In this case, the tf.AdamOptimizer() is used, which is currently one of the most commonly applied optimizers. Adam stands for Adaptive Moment Estimation and is a methodological combination of two other optimization techniques (AdaGrad and RMSProp). At this point, we do not delve into the mathematical details of the optimizer, as this would go beyond the scope of this introduction. The key takeaway is that different optimizers exist, each based on distinct strategies for computing the necessary adjustments to weights and biases.

Session

The TensorFlow session serves as the fundamental framework for executing the computational graph. The session is initiated using the command tf.Session(). Without starting the session, no computations within the graph can be performed.

# Start session 
graph = tf.Session()

‍

In the code example, a TensorFlow session is instantiated in the object graph and can subsequently be executed at any point within the computational graph. In the latest development versions (Dev-Builds) of TensorFlow, there are emerging approaches to executing code without explicitly defining a session. However, this feature is not yet included in the stable build.

*Material provided:*

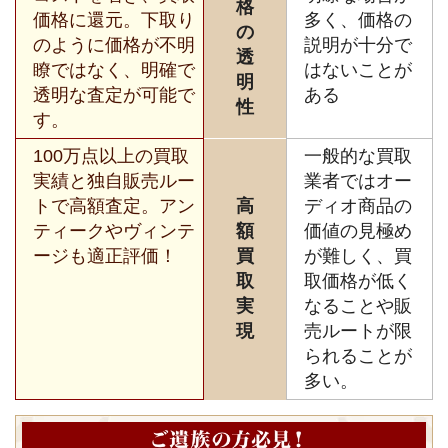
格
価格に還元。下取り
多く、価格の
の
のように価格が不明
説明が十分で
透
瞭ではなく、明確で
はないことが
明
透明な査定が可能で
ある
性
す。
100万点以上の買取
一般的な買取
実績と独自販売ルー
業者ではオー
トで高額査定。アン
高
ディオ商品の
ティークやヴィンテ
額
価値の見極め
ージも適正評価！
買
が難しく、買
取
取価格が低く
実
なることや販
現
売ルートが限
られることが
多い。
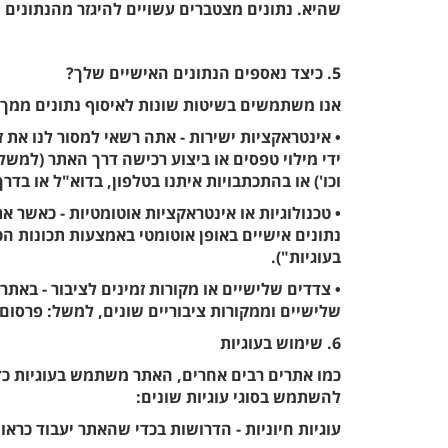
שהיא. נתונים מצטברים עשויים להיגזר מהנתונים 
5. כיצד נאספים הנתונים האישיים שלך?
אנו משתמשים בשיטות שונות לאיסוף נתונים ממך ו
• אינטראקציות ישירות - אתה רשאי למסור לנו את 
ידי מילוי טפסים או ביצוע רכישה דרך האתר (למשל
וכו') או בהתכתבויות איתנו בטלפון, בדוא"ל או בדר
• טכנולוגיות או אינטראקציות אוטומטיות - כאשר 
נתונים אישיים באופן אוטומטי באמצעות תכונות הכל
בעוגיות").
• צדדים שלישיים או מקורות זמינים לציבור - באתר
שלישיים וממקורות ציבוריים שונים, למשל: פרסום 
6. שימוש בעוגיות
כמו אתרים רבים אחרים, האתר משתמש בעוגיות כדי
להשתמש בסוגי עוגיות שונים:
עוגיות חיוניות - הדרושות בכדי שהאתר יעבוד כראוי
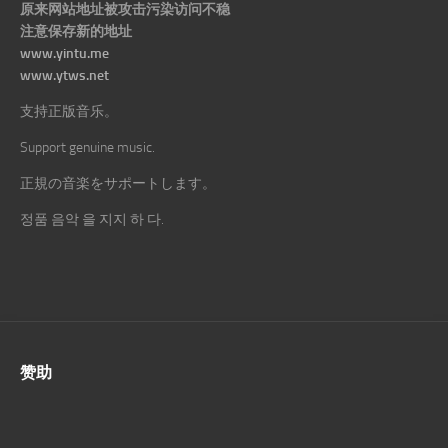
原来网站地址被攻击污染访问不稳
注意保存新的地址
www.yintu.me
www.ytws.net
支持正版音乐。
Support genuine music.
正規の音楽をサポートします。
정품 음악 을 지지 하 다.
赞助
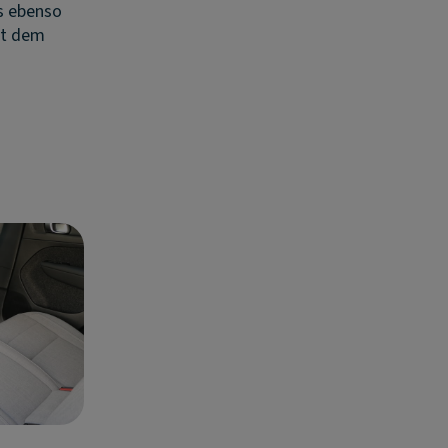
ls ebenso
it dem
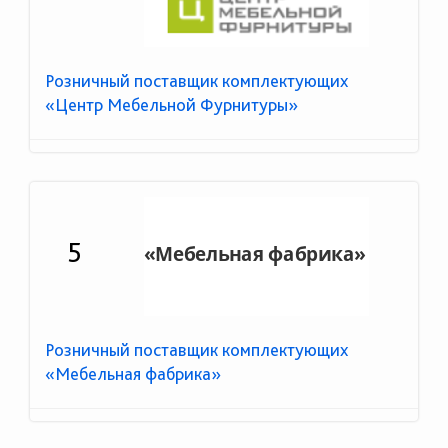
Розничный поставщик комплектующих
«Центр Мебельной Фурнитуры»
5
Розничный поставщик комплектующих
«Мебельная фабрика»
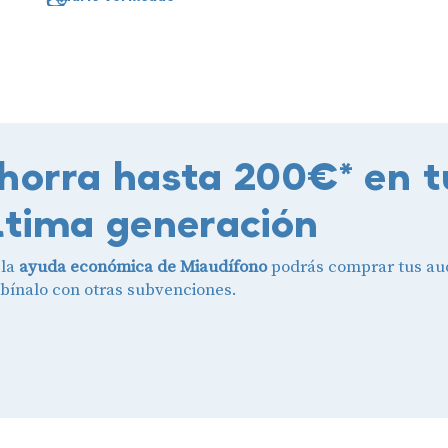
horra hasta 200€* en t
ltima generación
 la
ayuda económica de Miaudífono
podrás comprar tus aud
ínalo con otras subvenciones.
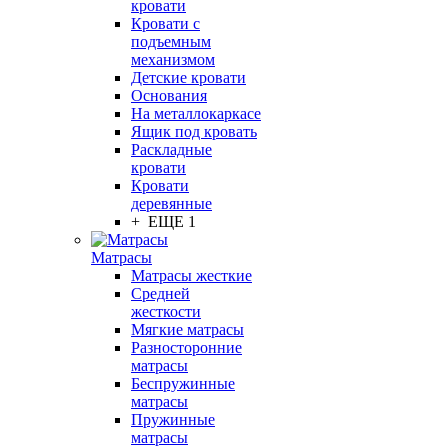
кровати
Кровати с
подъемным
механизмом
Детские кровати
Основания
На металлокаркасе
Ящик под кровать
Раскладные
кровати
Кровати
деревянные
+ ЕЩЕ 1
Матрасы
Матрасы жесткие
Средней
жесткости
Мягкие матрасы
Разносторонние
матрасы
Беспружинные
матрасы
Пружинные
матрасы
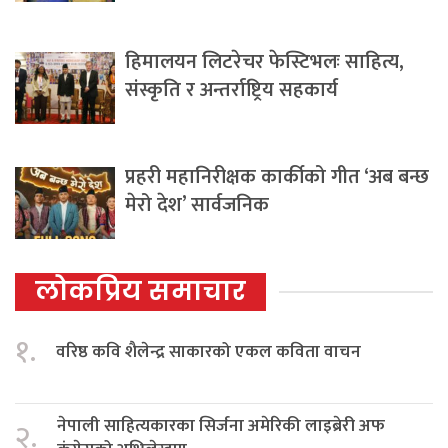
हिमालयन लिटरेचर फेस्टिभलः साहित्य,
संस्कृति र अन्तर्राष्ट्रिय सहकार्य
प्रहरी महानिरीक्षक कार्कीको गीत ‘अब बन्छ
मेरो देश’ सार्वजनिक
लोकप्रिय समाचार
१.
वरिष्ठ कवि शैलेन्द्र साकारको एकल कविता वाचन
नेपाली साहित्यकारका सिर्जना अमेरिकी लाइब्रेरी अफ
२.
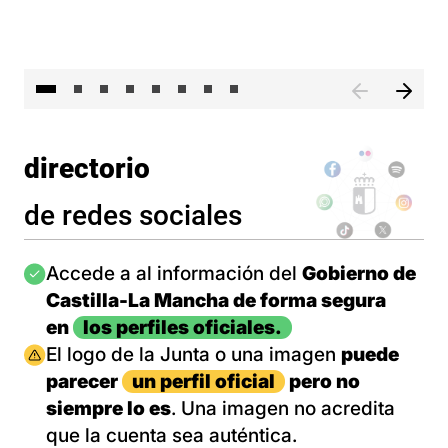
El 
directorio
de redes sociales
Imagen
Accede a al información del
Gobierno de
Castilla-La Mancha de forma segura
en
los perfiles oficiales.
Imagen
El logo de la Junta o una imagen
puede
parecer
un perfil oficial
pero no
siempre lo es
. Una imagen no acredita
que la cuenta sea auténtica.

*Action item:*
Continue the text on TensorFlow sessions and optimizers from its last sentence, adding the next part.

*Response for this exercise:*
Training

Once the necessary components of the neural network have been defined, they can now be linked together during the model training process. The training of neural networks today is typically conducted using a method called "minibatch training." Minibatch means that random subsets of inputs and outputs are repeatedly selected to update the network's weights and biases. To facilitate this, a parameter is defined to control the batch size of the randomly sampled data. Generally, data is drawn without replacement, meaning that each observation in the dataset is presented to the network only once per training round (also called an epoch). The number of epochs is also defined by the user as a parameter.

The individual batches are fed into the TensorFlow graph using the previously created placeholders X and Y through a feed dictionary. This process is executed in combination with the previously defined session.

# Transfer current batch to network 
graph.run(opt, feed_dict={X: data_x, Y: data_y})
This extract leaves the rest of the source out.